Then there is a commercial for a certain auto company, which just kind of happens to star John and Sarah and Cameron, who have no idea what they're supposed to be doing with Dr. Boyd Sherman, child psychologist, whose name was one of the ones on the wall.
Over at that crazy offices where you just might get an icepick through the eye for urinating on your co-worker, there is some kind of photo shoot going involving Catherine Weaver, who is amazing the photographer to move her head exactly the quarter-inch or half-inch he demands. Unfortunately, when he asks for a "warmer" smile -- well, it would be like a shark for one.

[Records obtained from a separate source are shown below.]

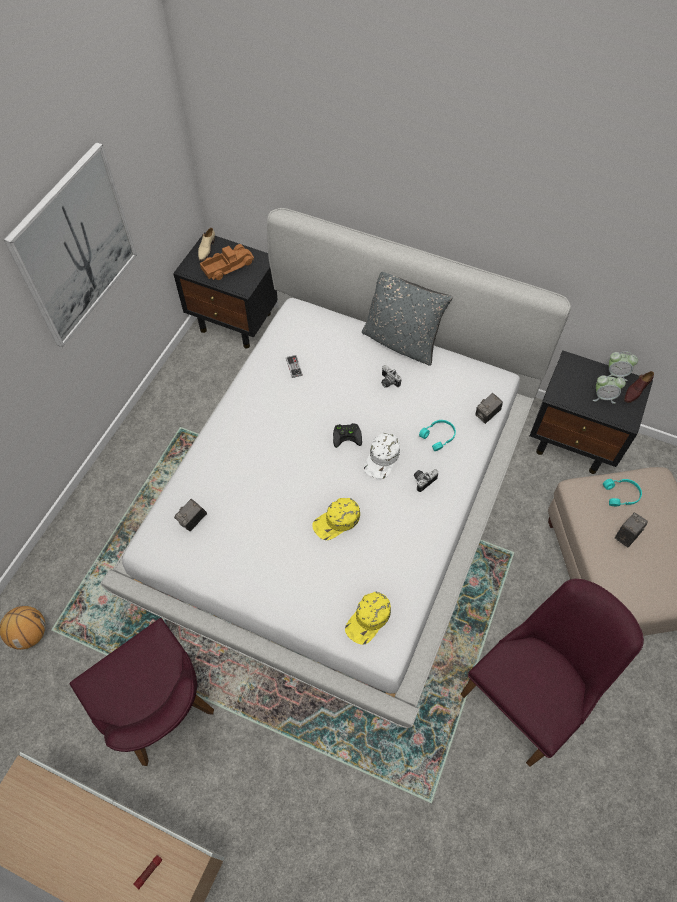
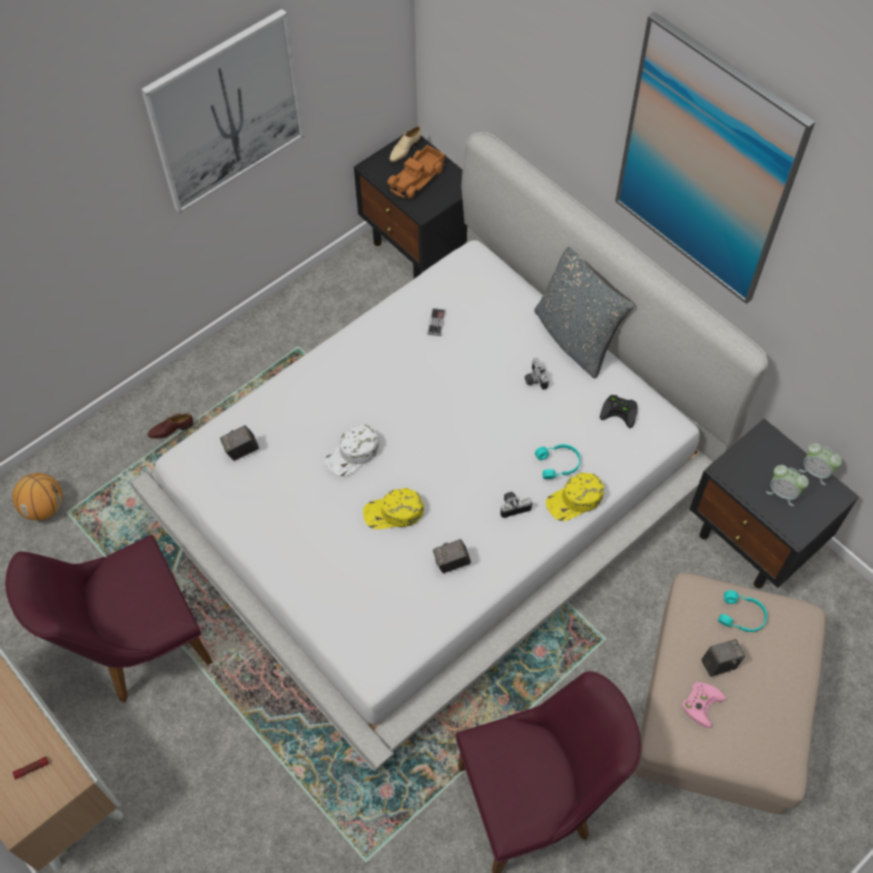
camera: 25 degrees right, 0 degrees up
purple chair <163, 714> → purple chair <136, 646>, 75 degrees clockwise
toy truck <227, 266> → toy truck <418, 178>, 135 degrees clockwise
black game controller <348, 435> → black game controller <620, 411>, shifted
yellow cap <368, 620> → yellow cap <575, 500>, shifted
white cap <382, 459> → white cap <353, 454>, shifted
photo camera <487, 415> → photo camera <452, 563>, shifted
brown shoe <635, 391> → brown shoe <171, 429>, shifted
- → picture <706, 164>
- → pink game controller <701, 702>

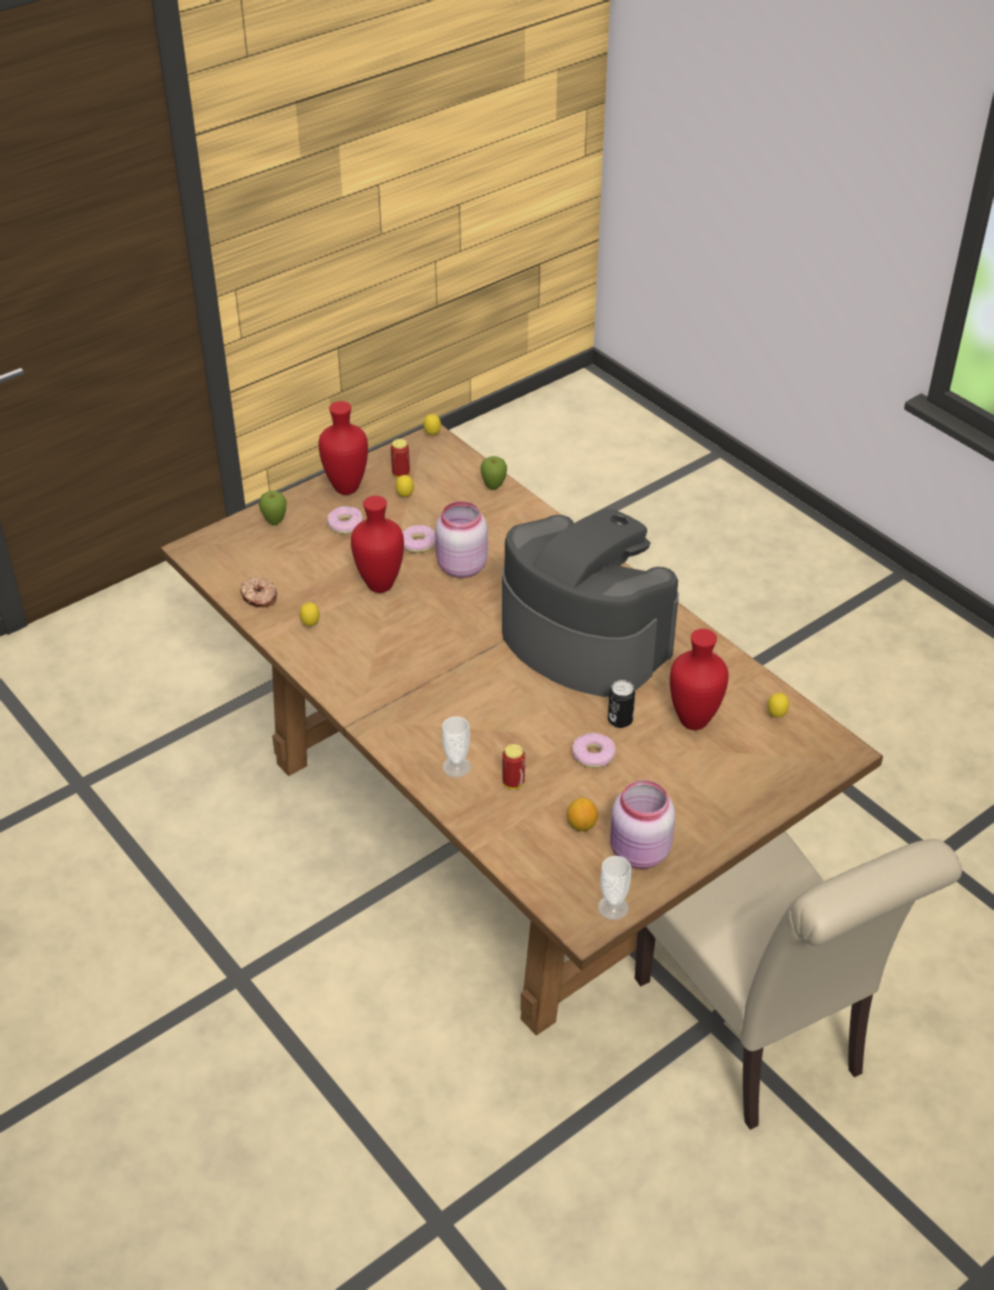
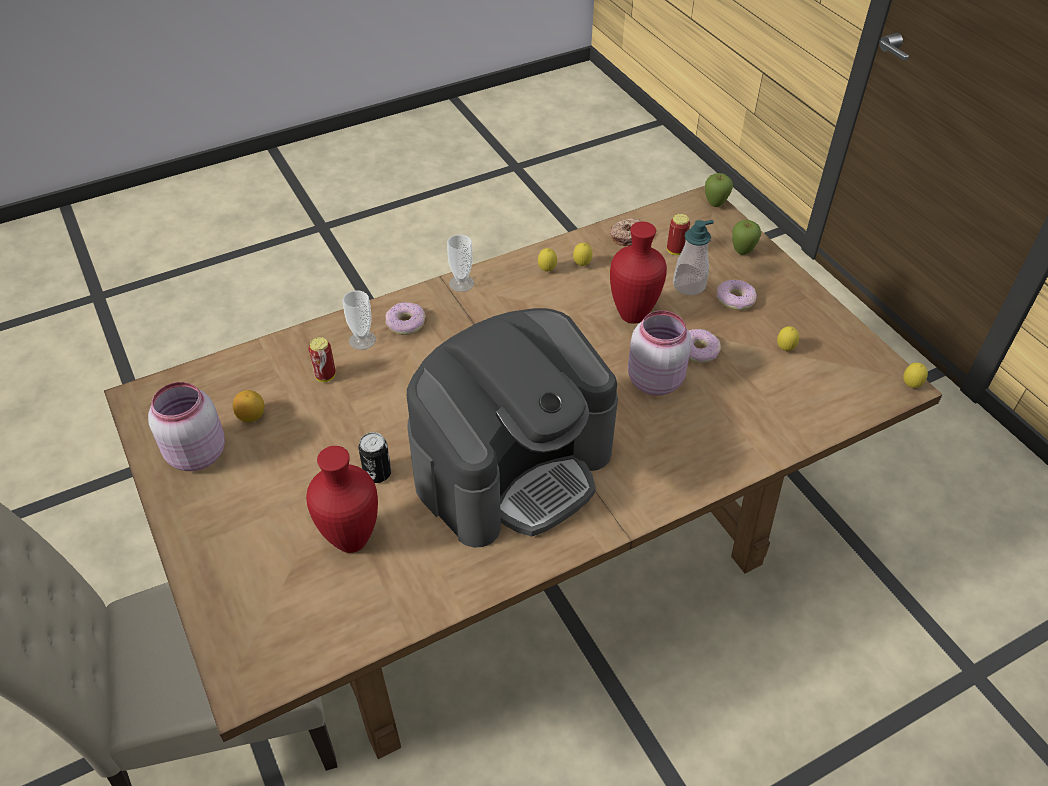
camera: 100 degrees right, 5 degrees up
red vase <345, 489> → -
can <401, 474> → can <675, 251>, shifted
apple <493, 487> → apple <715, 205>, shifted
donut <593, 755> → donut <405, 323>, shifted
cup <613, 907> → cup <461, 283>, shifted
lemon <776, 716> → lemon <547, 270>, shifted
- → soap dispenser <689, 285>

The photographer's assistant tries to cajole Catherine's daughter Savannah to join Mommy for the photo shoot, but Savannah refuses, and when Catherine calmly tries to talk to her, Savannah wets herself (and the floor) and runs away. Careful, kid! God knows you don't want to get that on Mommy. Everyone at the photo shoot stares at Catherine.
Later, Catherine tries to get some parenting advice from the assistant, only blows it by referring to Savannah as an "it." The assistant admits that she had some troubles with her own child (Catherine positively perks up when she says, "Some days I wanted to kill him") but she took him to see someone, a miracle worker. Savannah isn't Helen Keller, lady. Besides, the problem's clearly Catherine, who despite having passed easily for human for god knows how long, is for some reason moving more robotically and taking things more literally than we've seen before.
So the Terminator family is going to see Dr. Boyd Sherman, pretending to be a dysfunctional family, I suppose, with Sarah pretending to not think counseling is necessary (although it's clear later that she really doesn't think it's necessary), and Cameron slips a bug under the doctor's lamp when he's not looking. The doctor suggests meeting individually if they're to continue, and John's all over it, somewhat to Sarah's surprise. But they're already letting the doctor think the family's all torn up over the war death of John's father. I mean, they kind of are, but obviously not in the way that they're presenting it here, and ... anyway. Let's just say Tony Soprano is a piece of cake for an analyst compared with this bunch. And Sarah is rather clumsily asking questions of Sherman, finding out that he's a counselor who's seeing more and more veterans back from the Iraq war.